In 2018, the U.S. Supreme Court granted “right-to-work” status to 5 million public sector workers who did not already have it. In the two years since the decision, we estimate that 750,000 dues and fee payers have left their unions nationwide, costing those organizations around $450 million annually.
Shortly after the court decision, the Mackinac Center launched a national campaign, “My Pay, My Say,” which educates teachers, state workers, local government employees and others who collect a paycheck from a government entity about their First Amendment right to leave a union. Since then, the response has been significant.
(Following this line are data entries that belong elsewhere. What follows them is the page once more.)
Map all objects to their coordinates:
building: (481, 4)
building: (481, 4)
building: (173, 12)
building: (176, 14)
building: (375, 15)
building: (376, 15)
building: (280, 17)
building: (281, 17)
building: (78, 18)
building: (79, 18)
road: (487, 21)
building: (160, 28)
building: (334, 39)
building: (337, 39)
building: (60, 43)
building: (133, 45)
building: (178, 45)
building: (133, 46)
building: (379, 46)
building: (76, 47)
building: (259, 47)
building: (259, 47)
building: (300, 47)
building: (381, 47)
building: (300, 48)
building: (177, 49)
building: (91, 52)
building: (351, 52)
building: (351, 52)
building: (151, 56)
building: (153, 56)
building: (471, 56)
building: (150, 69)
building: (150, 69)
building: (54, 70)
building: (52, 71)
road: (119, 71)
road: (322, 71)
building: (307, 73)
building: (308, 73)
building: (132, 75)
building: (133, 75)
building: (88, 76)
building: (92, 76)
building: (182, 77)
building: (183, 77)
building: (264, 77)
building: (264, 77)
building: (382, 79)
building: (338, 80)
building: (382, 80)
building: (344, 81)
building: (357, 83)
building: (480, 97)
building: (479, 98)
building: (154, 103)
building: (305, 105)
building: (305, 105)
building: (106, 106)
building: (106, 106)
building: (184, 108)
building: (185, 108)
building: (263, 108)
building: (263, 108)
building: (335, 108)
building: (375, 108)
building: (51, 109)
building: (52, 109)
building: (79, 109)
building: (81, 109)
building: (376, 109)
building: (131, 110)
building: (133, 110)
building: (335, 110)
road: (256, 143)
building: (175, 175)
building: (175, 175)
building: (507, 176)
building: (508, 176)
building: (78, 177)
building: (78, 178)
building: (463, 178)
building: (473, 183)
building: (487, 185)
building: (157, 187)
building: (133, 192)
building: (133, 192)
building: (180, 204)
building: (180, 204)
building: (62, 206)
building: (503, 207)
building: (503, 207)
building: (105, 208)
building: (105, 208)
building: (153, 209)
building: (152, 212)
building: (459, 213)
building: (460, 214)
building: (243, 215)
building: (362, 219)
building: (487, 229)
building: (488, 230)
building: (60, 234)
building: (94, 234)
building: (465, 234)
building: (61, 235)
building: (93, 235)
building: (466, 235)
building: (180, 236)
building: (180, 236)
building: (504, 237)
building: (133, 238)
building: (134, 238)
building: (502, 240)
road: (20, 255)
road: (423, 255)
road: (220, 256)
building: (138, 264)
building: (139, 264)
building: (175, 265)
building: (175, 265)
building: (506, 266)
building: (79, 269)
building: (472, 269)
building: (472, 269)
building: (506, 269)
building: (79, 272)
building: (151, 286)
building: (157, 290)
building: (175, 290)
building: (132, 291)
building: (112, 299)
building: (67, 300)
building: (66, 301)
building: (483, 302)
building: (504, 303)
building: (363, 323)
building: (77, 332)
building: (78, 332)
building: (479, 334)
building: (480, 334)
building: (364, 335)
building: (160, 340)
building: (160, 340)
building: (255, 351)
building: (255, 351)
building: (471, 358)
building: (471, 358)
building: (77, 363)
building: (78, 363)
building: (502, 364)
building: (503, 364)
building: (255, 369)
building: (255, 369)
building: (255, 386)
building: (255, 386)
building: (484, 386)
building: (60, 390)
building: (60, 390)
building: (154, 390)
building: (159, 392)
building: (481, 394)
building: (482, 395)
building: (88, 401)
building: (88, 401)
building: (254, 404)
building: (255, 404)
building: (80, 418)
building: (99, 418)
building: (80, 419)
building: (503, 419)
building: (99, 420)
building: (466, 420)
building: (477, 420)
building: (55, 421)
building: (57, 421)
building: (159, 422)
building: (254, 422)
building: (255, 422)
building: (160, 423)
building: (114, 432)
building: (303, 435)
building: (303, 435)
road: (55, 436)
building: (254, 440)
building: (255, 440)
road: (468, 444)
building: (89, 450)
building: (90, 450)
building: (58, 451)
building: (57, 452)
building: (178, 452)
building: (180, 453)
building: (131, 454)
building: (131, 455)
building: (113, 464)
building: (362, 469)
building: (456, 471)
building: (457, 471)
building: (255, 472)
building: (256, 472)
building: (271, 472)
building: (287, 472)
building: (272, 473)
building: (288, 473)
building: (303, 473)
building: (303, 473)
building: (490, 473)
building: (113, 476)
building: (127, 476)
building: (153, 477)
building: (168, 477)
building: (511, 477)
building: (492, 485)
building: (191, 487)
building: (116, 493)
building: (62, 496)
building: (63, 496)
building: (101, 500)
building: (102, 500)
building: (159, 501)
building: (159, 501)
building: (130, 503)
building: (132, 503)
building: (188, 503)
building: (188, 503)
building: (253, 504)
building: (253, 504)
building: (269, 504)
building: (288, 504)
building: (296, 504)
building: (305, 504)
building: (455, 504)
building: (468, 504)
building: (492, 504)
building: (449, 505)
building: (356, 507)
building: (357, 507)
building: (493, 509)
One statistic of union membership frequently used by the media is a survey from the federal government. This survey, compiled by the Bureau of Labor Statistics, shows a drop of 1-2% for the unions. But since the questions are confusing, data from the survey is flawed and unreliable. It’s the weakest measurement and far undercounts the drop for unions.
Stronger data comes from union financial documents known as LM-2 forms. These documents show a drop of about 350,000 dues and fee payers for the largest public sector unions since the Janus decision. The National Education Association, or NEA, is down about 4% and is budgeting to lose another 6% this year. The American Federation of Teachers, or AFT, has lost 100,000 former payers (about a 7% drop) and seen revenue plummet by $110 million (down 30%). AFSCME, which largely represents state and local government workers, is down 110,000 (a nearly 8% decline).
The financial data is accurate, but it is also incomplete, lags for up to a year, is not filled out by most public sector unions and cannot be broken down by state. For that reason, the Mackinac Center files public records requests across the nation. These have gone out to about 300 public entities in nearly every state. For the 22 states affected the most by the court decision, this data shows the unions losing 11.5% of their dues and fee payers in year one and around 4% more in year two.
After two years of unions denying that the Janus v. AFSCME decision was causing people to leave — and, in fact, most major unions saying they were doing better since the ruling — even union-friendly researchers are acknowledging its negative effects for unions.
Giving workers the right to choose whether they want to support unions with their hard-earned money — or not — has been a long-time Mackinac Center priority. Our work was instrumental in making Michigan a right-to-work state in 2013, and we’ve continued our efforts nationally in recent years.
Ultimately, the court decision and right-to-work laws are not about whether unions are good or bad. They’re about giving workers the ability to make that decision for their own situation.